### [Goal of the exercise]
Set down every entry below verbatim, leaving out the pictures.

### [Given entries]
>>>

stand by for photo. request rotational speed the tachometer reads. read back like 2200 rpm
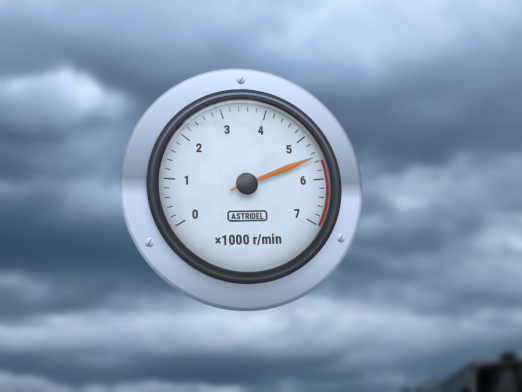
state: 5500 rpm
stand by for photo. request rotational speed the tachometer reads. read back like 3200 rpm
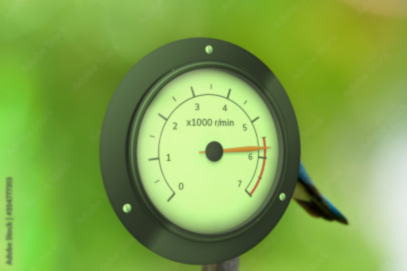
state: 5750 rpm
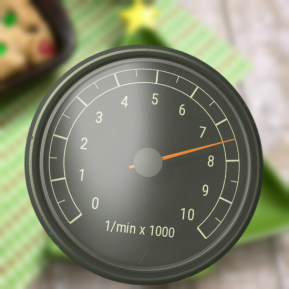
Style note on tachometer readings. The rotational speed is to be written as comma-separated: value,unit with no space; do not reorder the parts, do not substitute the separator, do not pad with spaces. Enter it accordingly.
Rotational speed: 7500,rpm
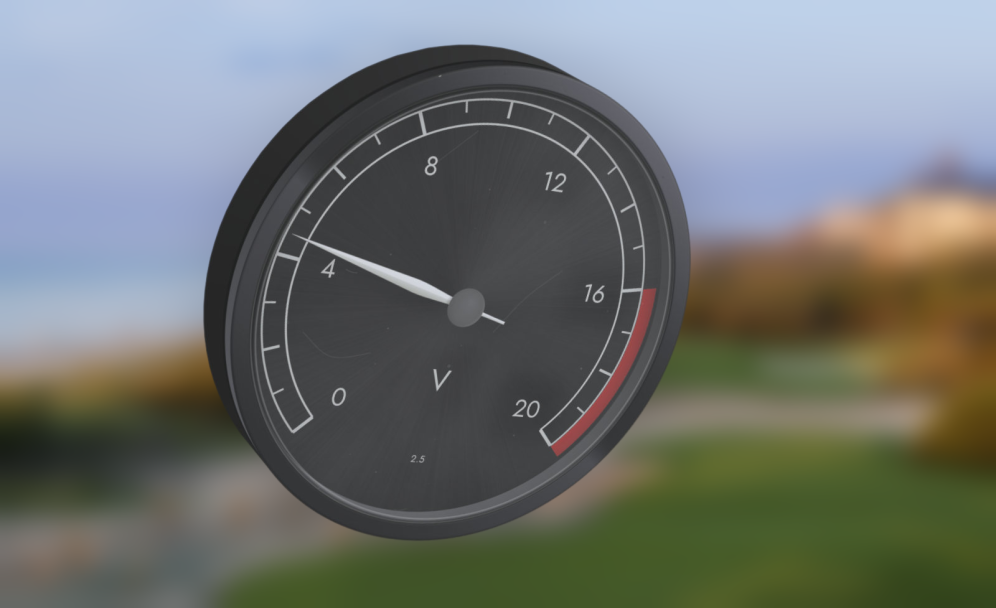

<<<

### [Task result]
stand by for photo. request rotational speed the tachometer reads. read back like 2200 rpm
state: 5500 rpm
stand by for photo. request rotational speed the tachometer reads. read back like 3200 rpm
state: 5750 rpm
Style note on tachometer readings. The rotational speed is to be written as comma-separated: value,unit with no space; do not reorder the parts, do not substitute the separator, do not pad with spaces. Enter it accordingly.
Rotational speed: 7500,rpm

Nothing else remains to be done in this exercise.